By 1915, a new courthouse was in order. The old brick building was given to the Boone Biblical Ministries, and in June of 1916 it was moved across the street. Employees continued to work in the building as it was moved, and it was reported that “not a drop of ink was spilled.” It continued to function as a courthouse until the new building was ready in 1918.

The cornerstone for the current courthouse was laid on October 1, 1916, and the building was dedicated on May 1, 1918. It is 147 x 81 feet and has four entrances, each on a compass point. Constructed of Vermont gray granite and Bedford limestone, brick, and reinforced concrete, the building is virtually fireproof. Even the interior is built primarily of marble, granite and metal. Only the hand rails on the stairs and some other trim is wood.

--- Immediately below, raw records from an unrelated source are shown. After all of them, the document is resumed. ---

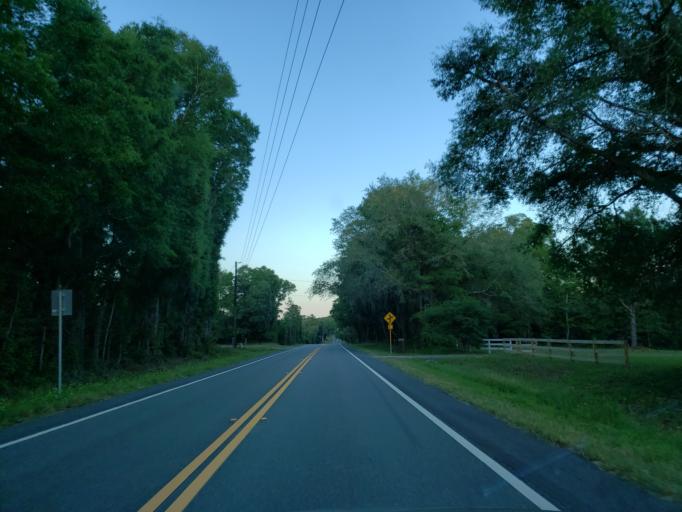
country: US
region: Georgia
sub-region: Echols County
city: Statenville
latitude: 30.5813
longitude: -83.2084
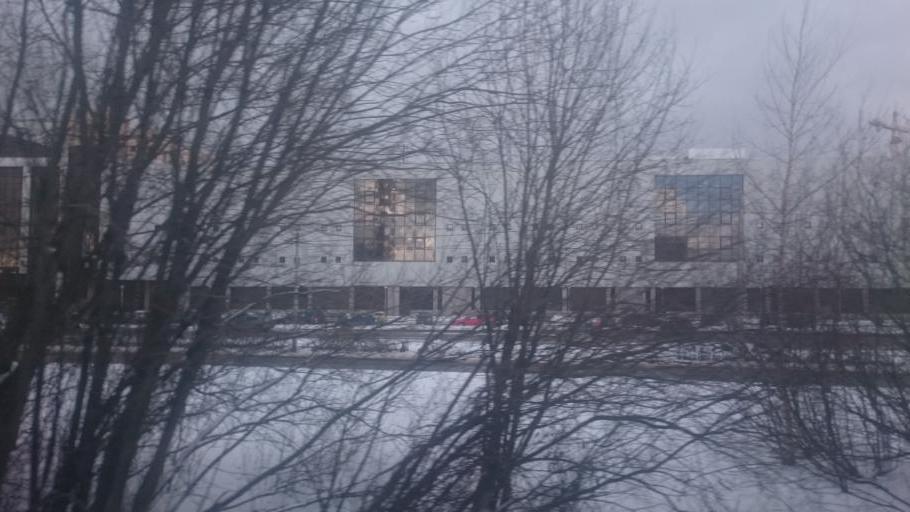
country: RU
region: St.-Petersburg
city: Staraya Derevnya
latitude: 59.9884
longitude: 30.2587
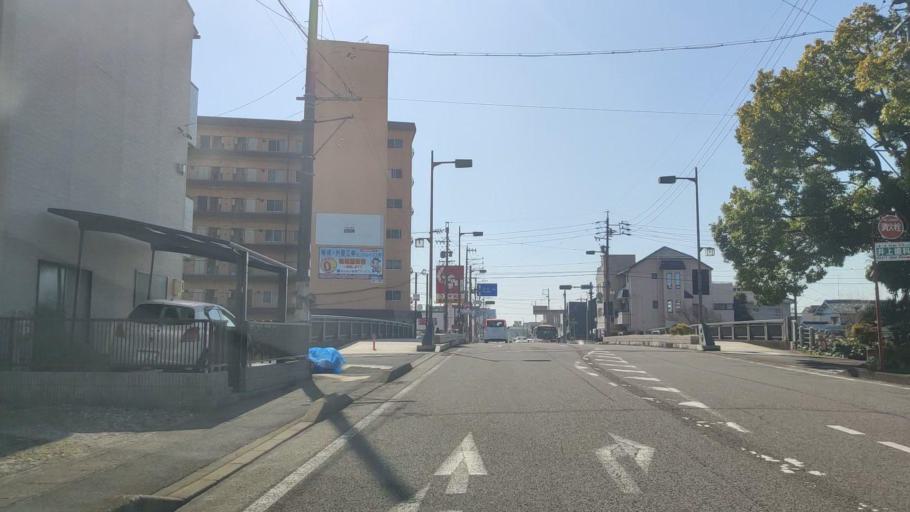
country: JP
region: Gifu
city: Gifu-shi
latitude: 35.4035
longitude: 136.7667
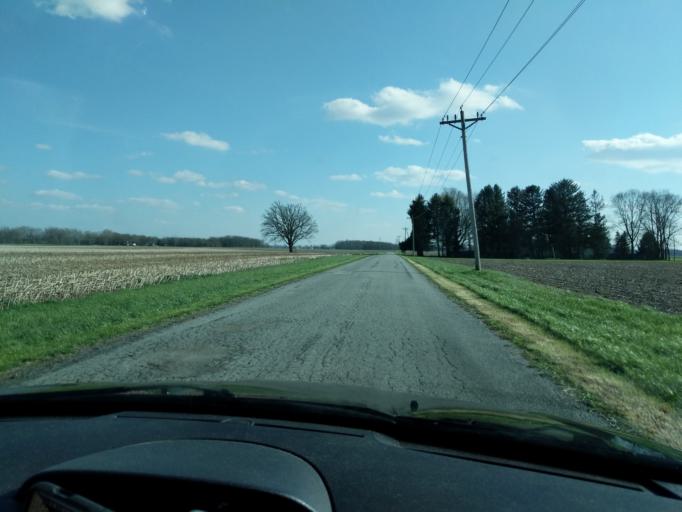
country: US
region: Ohio
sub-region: Champaign County
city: Urbana
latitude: 40.1414
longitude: -83.8155
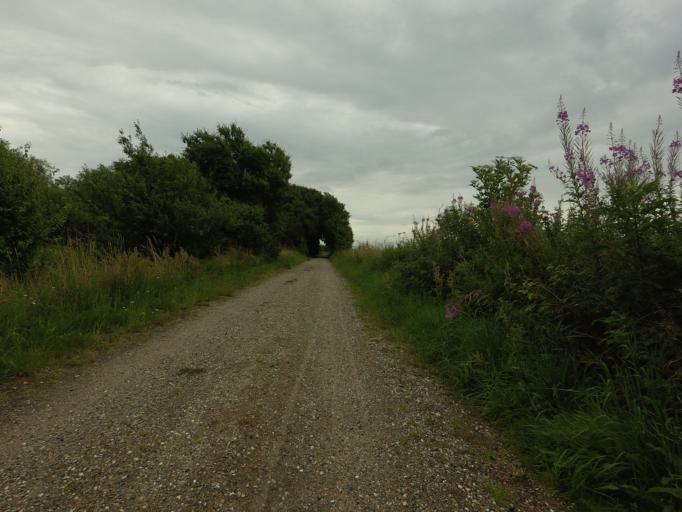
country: DK
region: North Denmark
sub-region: Alborg Kommune
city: Vadum
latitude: 57.1112
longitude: 9.8839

Cost of construction was $200,000. The building was placed on the National Register of Historic Places in 1981.

Written by Boone County Historical Society

*That marker isn’t there any more.
**Where Garfield School was located is now being turned into a housing development by Amanda.

I don’t think that Boone has a particularly pretty courthouse. Especially compared with say the courthouse in Adel or Marshalltown. However, its look has grown on me over the years. It isn’t gorgeous, but it is kind of a standard pretty.

Here are the postcards:


Court House, Boone, Iowa - Original
Court House, Boone, Iowa – Original

Court House, Boone, Iowa - Redux
Court House, Boone, Iowa – Redux

Court House. Boone, IA - 2218 - Original
Court House. Boone, IA – 2218 – Original

Court House. Boone, IA - 2218 - Redux
Court House. Boone, IA_2218 – Redux

Boone County Courthouse - Original
Courthouse – Original

Boone County Courthouse - Redux
Courthouse – Redux

Boone County Courthouse - Modern Interpretation
Boone County Courthouse – Modern Interpretation

When I did mail-in ballot counting observing, I learned a bit more about the history of the courthouse. There used to be an apartment on the top floor where the groundskeeper lived. They lived there until a lot more recently than you’d expect. The last groundskeeper used to keep a shooting range in the basement.

The next postcard subject will be the Mamie Doud Eisenhower Birthplace.

3 thoughts on “Postcard Recreation Project – Courthouse”

  1. Great recreations – other than the tree, nothing much has changed. That’s all interesting history – I’ve always been interested in the history of all of the marble inside, too. A girlfriend and I took our kids on a spontaneous tour of the Iowa Courthouse a few summers ago, and they talked a lot about where the stone had been sourced, and I’ve always wondered if there was a story behind the just thousands of pounds inside of Boone.

  2. Good history lesson about Boonsboro. I have been in the basement because of RSVP. RSVP is the go-to-place to borrow walkers, canes, bathroom handicap equipment, wheelchairs, and crutches.

  3. Angie,

    The Iowa Courthouse? Like where the Iowa Supreme Court meets? I’ve never been in that building. Good call on making the Boone County Courthouse pretty close to fireproof, considering how many buildings in Boone burned down. I wish the courthouse they moved across the street was still standing. It was neat looking. I believe there is just an empty lot there now.

    Tamara,

    Is RSVP still in the courthouse? It appeared that there was an office for RSVP on the top floor, but it also looked like it was permanently closed. I’ve never been in the basement, but I bet it is really cool looking down there. Probably more than a bit creepy.